__Work to be completed__. Once the pictures have been set aside, copy every remaining entry exactly.

__Provided information__.
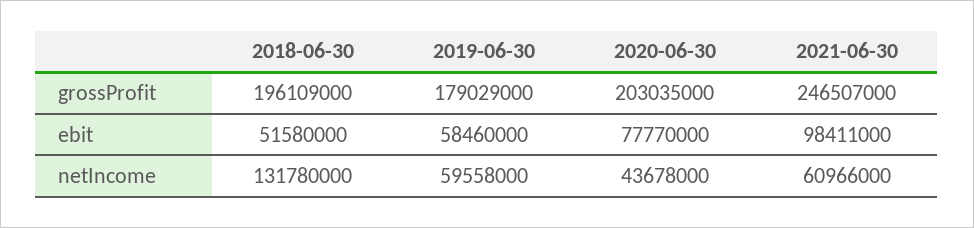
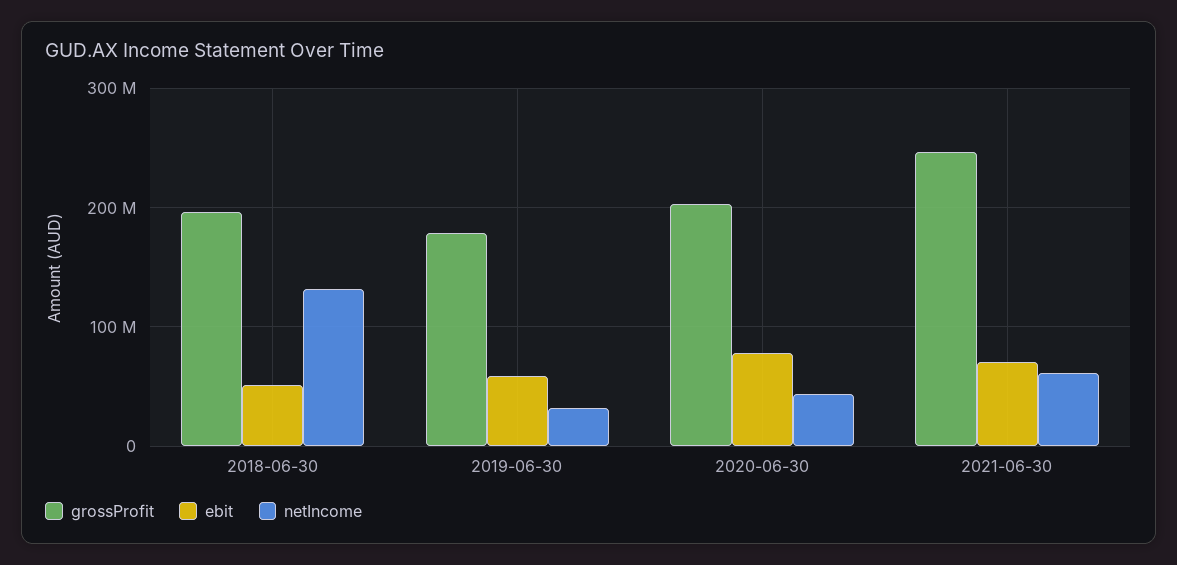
  {
    "grossProfit": {
      "2018-06-30": 196109000,
      "2019-06-30": 179029000,
      "2020-06-30": 203035000,
      "2021-06-30": 246507000
    },
    "ebit": {
      "2018-06-30": 51580000,
      "2019-06-30": 58460000,
      "2020-06-30": 77770000,
-     "2021-06-30": 98411000
+     "2021-06-30": 70000000
    },
    "netIncome": {
      "2018-06-30": 131780000,
-     "2019-06-30": 59558000,
+     "2019-06-30": 30000000,
      "2020-06-30": 43678000,
      "2021-06-30": 60966000
    }
  }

__Answer for the task__.
  {
    "grossProfit": {
      "2018-06-30": 196109000,
      "2019-06-30": 179029000,
      "2020-06-30": 203035000,
      "2021-06-30": 246507000
    },
    "ebit": {
      "2018-06-30": 51580000,
      "2019-06-30": 58460000,
      "2020-06-30": 77770000,
-     "2021-06-30": 98411000
+     "2021-06-30": 70000000
    },
    "netIncome": {
      "2018-06-30": 131780000,
-     "2019-06-30": 59558000,
+     "2019-06-30": 30000000,
      "2020-06-30": 43678000,
      "2021-06-30": 60966000
    }
  }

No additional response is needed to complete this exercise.